As a CNA you will receive your work assignment and gather your equipment needed for the shift. One of the first tasks that needs to be done is the taking of vital signs of your patients. Vital signs are the cornerstone to health assessment, giving the medical team insights to the overall health of our patients. The six vital signs are Level of consciousness (LOC), Heart Rate/Pulse (HR/P), Blood pressure (B/P), Respiratory Rate (RR), Temperature (T), O2 Saturation (O2 SAT).
There are a few things to remember as you enter a patient’s room and in time becomes part of you in a fluid movement. Depending on your shift, especially the night shift do not throw the lights on for it is disturbing to the patients. Address each patient station with the individual lights above their beds.
Prior to taking your vital signs remember to wipe off your equipment with the proper cloths per the facility you work at. Wash your hands prior to each patient’s vital signs. If you are wearing gloves they need to be changed after each patient as well. You should get in the habit of washing your hands after the third or fourth patient even if you wear gloves.
Level of Consciousness is being able to make sure that your patient is alert and oriented. Don’t forget from your shift report you will already know which of your patients have difficulties from confusion, dementia, Alzheimer’s or possibly sedated for no interaction. Remember each patient is an individual. Always introduced yourself to your patient and tell them what you are doing. One thing I always made sure to do is let them know the date and time of the day. Being in a hospital the days tend to blend together. Most facilities today have white boards at each patients station you can write your name, date, and patient diet.
Heart Rate/Pulse are important for the nurses to know especially for giving out medications. I always used the Na’s vital signs as my baseline. I took my own vitals when giving meds. Normal Heart Rate is 60-100 beats/minute. Less than 60 is considered bradycardia meaning slow heart rate. Greater than 100 is tachycardia meaning to fast a heart rate. These findings are all individually based per patients and their issues of concerns for being in the hospital. Your clinical instructors will teach you the correct way to listen and feel for the heart rate and pulse. It is very good to hear and feel. Today a lot of equipment in the facilities are digitalizing. My way was with a stethoscope and sphygmomanometer. I always felt more of an accurate reading. Old school.

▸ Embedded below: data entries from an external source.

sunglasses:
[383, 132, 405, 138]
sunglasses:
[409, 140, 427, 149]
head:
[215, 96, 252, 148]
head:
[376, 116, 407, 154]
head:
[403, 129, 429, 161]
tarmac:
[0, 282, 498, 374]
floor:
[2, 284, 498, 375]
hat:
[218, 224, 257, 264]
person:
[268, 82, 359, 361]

Blood Pressure is taken with a sphygmomanometer. It can be used on either arm. There have been times we needed to use a leg. Yes, it is not impossible to be done. Place the cuff above the crook of the elbow and ensure that it fits appropriately not to tight and not to loose. A normal Level of B/P 120/80mmHG. This is a guide each patient is different.

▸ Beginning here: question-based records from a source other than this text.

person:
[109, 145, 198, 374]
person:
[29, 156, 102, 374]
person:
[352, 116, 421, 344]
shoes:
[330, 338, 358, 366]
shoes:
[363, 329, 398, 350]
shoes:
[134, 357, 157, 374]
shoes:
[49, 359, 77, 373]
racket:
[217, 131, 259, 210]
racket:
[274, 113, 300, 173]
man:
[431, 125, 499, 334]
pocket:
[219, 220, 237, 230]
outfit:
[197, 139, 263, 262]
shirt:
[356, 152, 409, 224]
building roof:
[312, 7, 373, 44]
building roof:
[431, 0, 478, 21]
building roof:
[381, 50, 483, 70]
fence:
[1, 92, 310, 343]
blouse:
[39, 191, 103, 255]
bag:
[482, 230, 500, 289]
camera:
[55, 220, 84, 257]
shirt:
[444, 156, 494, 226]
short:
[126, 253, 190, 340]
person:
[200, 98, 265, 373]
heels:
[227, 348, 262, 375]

Respiratory Rate is how much air a patient is taking in or not. 12-20 breaths/minute is the normal level. Less than 12 breaths are to slow for some and can be caused by medications. Greater than 20 breaths/minute is to fast. Patient may need oxygen or just helped to slow their breathing. Some patents become anxious when in the hospital and just need a little comforting and reassurance. They may be wearing oxygen masks or nasal cannulas. As a NA you can make sure the mask is on and that a nasal cannula is in the patients’ nostrils. Do let you team leader know the patients that needed to be helped with replacing. Sometimes the patient’s confusion may need guidance to the need for the oxygen. Your clinical instructor will teach you how to count and observe the respiratory rates. Part in hand with the RR is the Oxygen Saturation level. Normal is greater than 93%. I always did the O2 Sats. But explained the necessity of keeping above 93%. Our patients were on cardiac monitors so it was easy for the NAs to review the saturation levels and report.

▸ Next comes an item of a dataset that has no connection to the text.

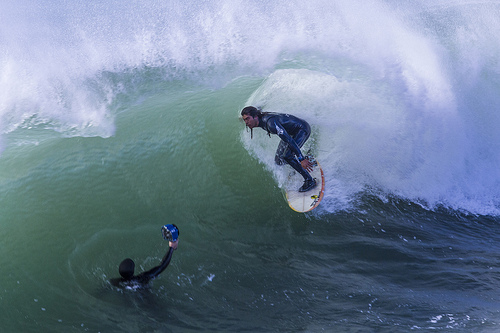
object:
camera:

Body Temperature can be tested orally, under the arm pit or even rectal. Your team leader will tell you if she needs other than the oral way. Just remember if you do a Rectal temp the thermometers are differ from the oral ones. Most facilities have them color coded blue for oral and red for rectum. Just be aware. Body Temperature normal is 98.6* F (37*C). Hypothermia is less than 95*F (35*C). Hyperthermia is greater than 104*F (40*C). Remember the feel of the patient’s skin can also let you know what is going on with the patient. To hot, to cool or the color is off.
The best thing to remember is that each patient is an individual and will have different vital signs based on their disease process. Always report any abnormal findings immediately to your team leader so they may address the issue and take care of the patients needs. Therefore, promoting their health and well-being.
After completing your patients’ vital signs remember if necessary to put up siderails, have the call bell with in reach, place any personal items near the patient for easy reach. One of my pet peeves as a nurse was when the water pitchers were not filled for medication pass. Yes, I did fill a many a pitcher in my day. If the person is not NPO (nothing by mouth) make sure they have water to drink. Always ask before you leave is there anything else I can do for you.